Колю потерял, не знаю, где Володя. В госпитале не нашел, хотя бы в последний раз взглянуть на них. Пробираюсь на центральный выход. Думаю, что там меньше газов, но это только предположение. Теперь я верю в то, что утопающий хватается за соломинку. Наоборот, здесь больше отверстия, а поэтому здесь больше пущено газа.

Почти у каждого отверстия 10–20 немцев, которые беспрерывно пускают ядовитые газы-дым.

Прошло восемь часов, а они все душат и душат. Теперь противогазы уже пропускают дым, почему-то не задерживают хлор.

Я не буду описывать, что делалось в госпитале на центральной. Такая же картина, как и у нас. Ужасы были по всем ходам, много трупов валялось, по которым еще полуживые метались то в одну, то в другую сторону. Все это, конечно, безнадежно. Смерть грозила всем, и она была так близка, что ее чувствовал каждый.

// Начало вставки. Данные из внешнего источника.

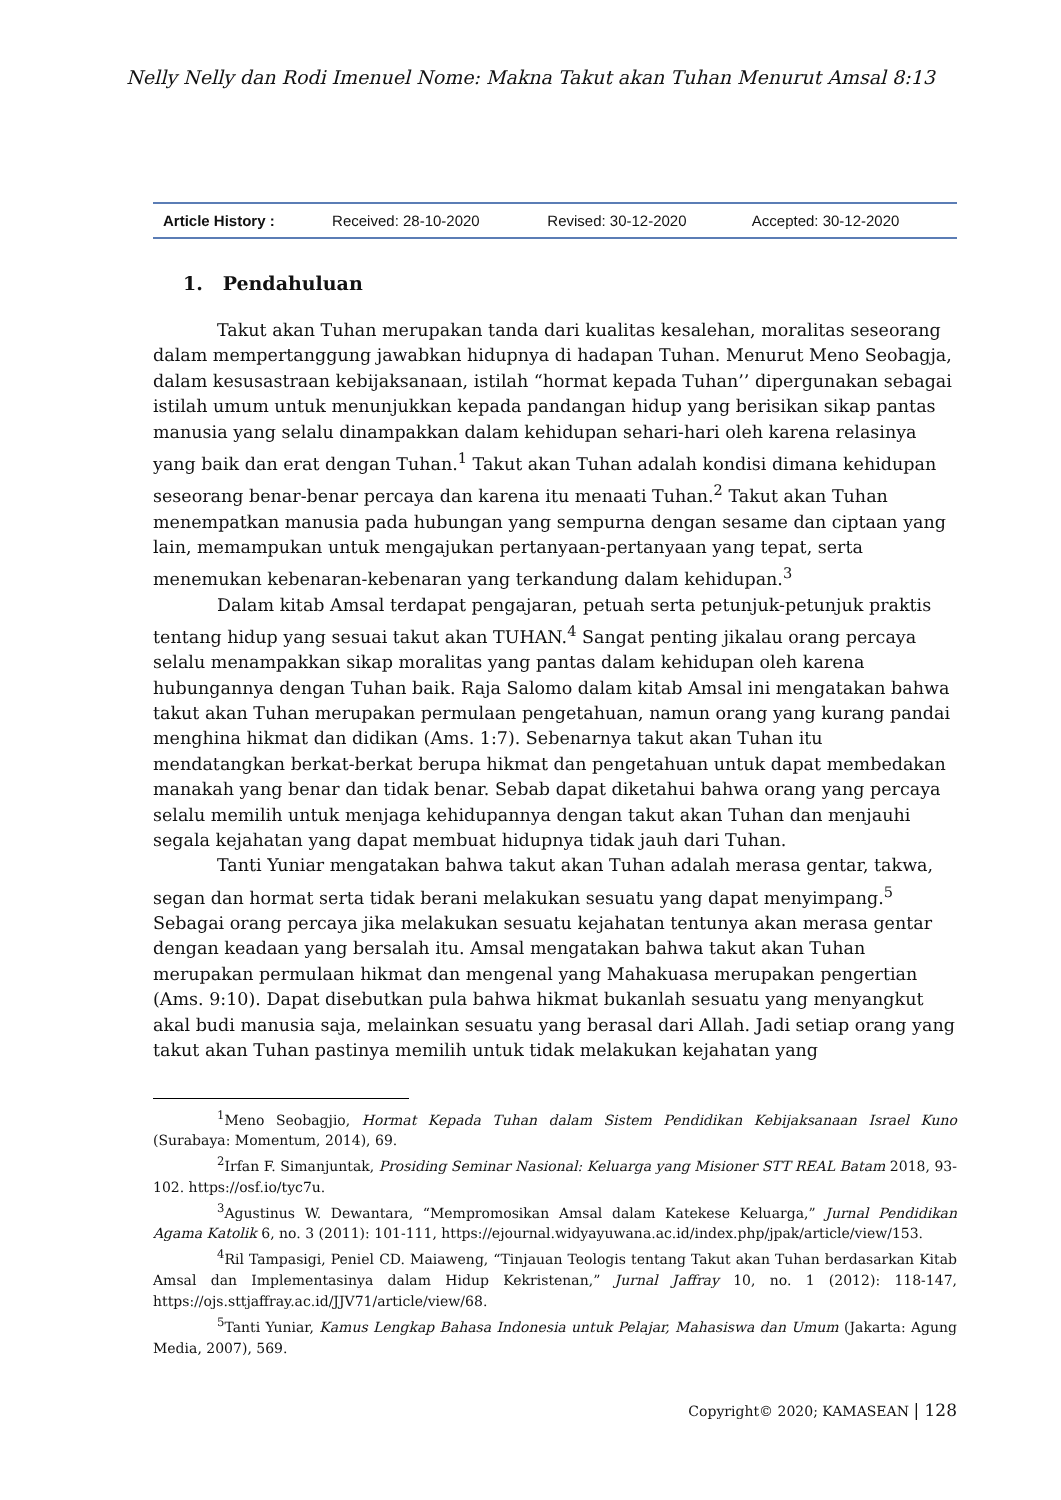Nelly Nelly dan Rodi Imenuel Nome: Makna Takut akan Tuhan Menurut Amsal 8:13
| Article History : | Received: 28-10-2020 | Revised: 30-12-2020 | Accepted: 30-12-2020 |
1. Pendahuluan
Takut akan Tuhan merupakan tanda dari kualitas kesalehan, moralitas seseorang dalam mempertanggung jawabkan hidupnya di hadapan Tuhan. Menurut Meno Seobagja, dalam kesusastraan kebijaksanaan, istilah “hormat kepada Tuhan’’ dipergunakan sebagai istilah umum untuk menunjukkan kepada pandangan hidup yang berisikan sikap pantas manusia yang selalu dinampakkan dalam kehidupan sehari-hari oleh karena relasinya yang baik dan erat dengan Tuhan.<sup>1</sup> Takut akan Tuhan adalah kondisi dimana kehidupan seseorang benar-benar percaya dan karena itu menaati Tuhan.<sup>2</sup> Takut akan Tuhan menempatkan manusia pada hubungan yang sempurna dengan sesame dan ciptaan yang lain, memampukan untuk mengajukan pertanyaan-pertanyaan yang tepat, serta menemukan kebenaran-kebenaran yang terkandung dalam kehidupan.<sup>3</sup>
Dalam kitab Amsal terdapat pengajaran, petuah serta petunjuk-petunjuk praktis tentang hidup yang sesuai takut akan TUHAN.<sup>4</sup> Sangat penting jikalau orang percaya selalu menampakkan sikap moralitas yang pantas dalam kehidupan oleh karena hubungannya dengan Tuhan baik. Raja Salomo dalam kitab Amsal ini mengatakan bahwa takut akan Tuhan merupakan permulaan pengetahuan, namun orang yang kurang pandai menghina hikmat dan didikan (Ams. 1:7). Sebenarnya takut akan Tuhan itu mendatangkan berkat-berkat berupa hikmat dan pengetahuan untuk dapat membedakan manakah yang benar dan tidak benar. Sebab dapat diketahui bahwa orang yang percaya selalu memilih untuk menjaga kehidupannya dengan takut akan Tuhan dan menjauhi segala kejahatan yang dapat membuat hidupnya tidak jauh dari Tuhan.
Tanti Yuniar mengatakan bahwa takut akan Tuhan adalah merasa gentar, takwa, segan dan hormat serta tidak berani melakukan sesuatu yang dapat menyimpang.<sup>5</sup> Sebagai orang percaya jika melakukan sesuatu kejahatan tentunya akan merasa gentar dengan keadaan yang bersalah itu. Amsal mengatakan bahwa takut akan Tuhan merupakan permulaan hikmat dan mengenal yang Mahakuasa merupakan pengertian (Ams. 9:10). Dapat disebutkan pula bahwa hikmat bukanlah sesuatu yang menyangkut akal budi manusia saja, melainkan sesuatu yang berasal dari Allah. Jadi setiap orang yang takut akan Tuhan pastinya memilih untuk tidak melakukan kejahatan yang
<sup>1</sup> Meno Seobagjio, Hormat Kepada Tuhan dalam Sistem Pendidikan Kebijaksanaan Israel Kuno (Surabaya: Momentum, 2014), 69.
<sup>2</sup> Irfan F. Simanjuntak, Prosiding Seminar Nasional: Keluarga yang Misioner STT REAL Batam 2018, 93-102. https://osf.io/tyc7u.
<sup>3</sup> Agustinus W. Dewantara, “Mempromosikan Amsal dalam Katekese Keluarga,” Jurnal Pendidikan Agama Katolik 6, no. 3 (2011): 101-111, https://ejournal.widyayuwana.ac.id/index.php/jpak/article/view/153.
<sup>4</sup> Ril Tampasigi, Peniel CD. Maiaweng, “Tinjauan Teologis tentang Takut akan Tuhan berdasarkan Kitab Amsal dan Implementasinya dalam Hidup Kekristenan,” Jurnal Jaffray 10, no. 1 (2012): 118-147, https://ojs.sttjaffray.ac.id/JJV71/article/view/68.
<sup>5</sup> Tanti Yuniar, Kamus Lengkap Bahasa Indonesia untuk Pelajar, Mahasiswa dan Umum (Jakarta: Agung Media, 2007), 569.
Copyright© 2020; KAMASEAN | 128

Чу! Слышится песнь «Интернационал». Я поспешил туда. Перед моими глазами стояло четверо молодых лейтенантов. Обвязавшись, они в последний раз пропели пролетарский гимн.

— За Родину!

Выстрел.

— За нашу любимую партию Ленина!

Выстрел.

— За нашу победу!

Выстрел.

Еще прозвучало три выстрела, четыре трупа лежало неподвижно. Какой-то полусумасшедший схватил за рукоятку «максим» и начал стрелять куда попало. Это предсмертная судорога.

Каждый пытался сохранить свою жизнь, но увы! Труды напрасны. Умирали сотни людей за Родину.

Изверг, гитлеровская мразь, посмотри на умирающих детишек, матерей, бойцов, командиров! Они не просят от вас пощады, не станут на колени перед бандитами, издевавшимися над мирными людьми. Гордо умирают за свою любимую священную Родину…

3 июля. Целый день 2 июля ходил как тень. Порой имел желание хотя бы закончить такую муку смертью, но подумал о доме, хочется еще раз увидеть свою любимую жену, обнять и поцеловать своих любимых крошек деток, а после и жить вместе с ними.